Il y a des artistes dont l’univers est immédiatement reconnaissable. Hervé Di Rosa est de ceux-là. Couleurs franches, personnages hybrides, humour permanent, références populaires assumées : depuis plus de quarante ans, l’un des fondateurs de la Figuration Libre construit une œuvre qui refuse les frontières entre culture savante et culture populaire.
Du 17 juillet au 8 novembre 2026, le centre d’art contemporain La Malmaison à Cannes lui consacre une importante exposition intitulée « Mirages du monde ». Plus qu’une rétrospective, cette présentation de 103 œuvres offre un voyage dans un imaginaire nourri par les rencontres, les déplacements et la curiosité.
Le parcours débute par les années 1980, période durant laquelle Di Rosa impose une peinture libre, exubérante et profondément narrative. À contre-courant d’un art contemporain souvent dominé par le concept, il revendique alors le plaisir de raconter des histoires, de peupler ses toiles de créatures improbables et de puiser dans la bande dessinée, les affiches, les jouets ou encore l’imagerie populaire.
Le deuxième chapitre constitue sans doute l’une des clés essentielles de compréhension de son travail. Depuis les années 1990, l’artiste parcourt le monde et collabore avec des artisans locaux. Vietnam, Mexique, Afrique du Sud, Ghana ou encore Europe de l’Est deviennent autant de terrains d’expérimentation. Chaque voyage enrichit son vocabulaire plastique et nourrit une réflexion sur les cultures populaires et les savoir-faire traditionnels.
Enfin, les œuvres récentes témoignent d’une démarche restée étonnamment vivante. Malgré les décennies, Di Rosa continue d’explorer les mêmes questions : comment les images circulent-elles d’une culture à l’autre ? Comment les mythologies collectives se transforment-elles ? Que reste-t-il des frontières culturelles à l’heure de la mondialisation ?
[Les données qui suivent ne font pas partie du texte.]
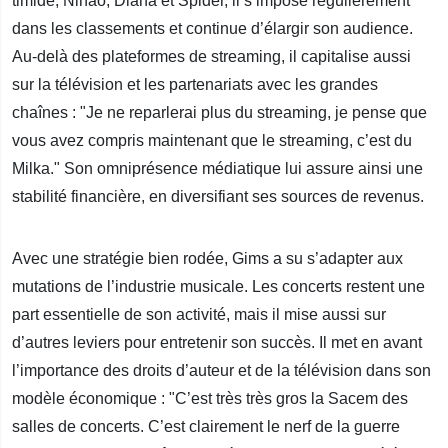
timide, Ninao, Diana et Spider, il s’impose régulièrement
dans les classements et continue d’élargir son audience.
Au-delà des plateformes de streaming, il capitalise aussi
sur la télévision et les partenariats avec les grandes
chaînes : "Je ne reparlerai plus du streaming, je pense que
vous avez compris maintenant que le streaming, c’est du
Milka." Son omniprésence médiatique lui assure ainsi une
stabilité financière, en diversifiant ses sources de revenus.
Avec une stratégie bien rodée, Gims a su s’adapter aux
mutations de l’industrie musicale. Les concerts restent une
part essentielle de son activité, mais il mise aussi sur
d’autres leviers pour entretenir son succès. Il met en avant
l’importance des droits d’auteur et de la télévision dans son
modèle économique : "C’est très très gros la Sacem des
salles de concerts. C’est clairement le nerf de la guerre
L’exposition prend une dimension particulière à Cannes. Ville de cinéma, de festivals et d’échanges internationaux, elle offre un écrin naturel à cet artiste voyageur dont l’œuvre n’a cessé de construire des ponts entre les imaginaires du monde.
Les sculptures installées sur le parvis et le toit-terrasse prolongent cette immersion au-delà des salles d’exposition. Comme souvent chez Di Rosa, l’art déborde du cadre, envahit l’espace et invite le visiteur à participer à cette vaste fête visuelle.
Avec « Mirages du monde », La Malmaison confirme également son ambition de proposer des expositions d’envergure internationale depuis sa réouverture. Une ambition cohérente avec l’histoire de ce lieu emblématique de la Croisette, désormais pleinement inscrit dans le paysage artistique contemporain européen.
Informations pratiques :
Du 17 juillet au 8 novembre 2026
Centre d’Art La Malmaison – Cannes
Vernissage le 16 juillet à 18h en présence de l’artiste.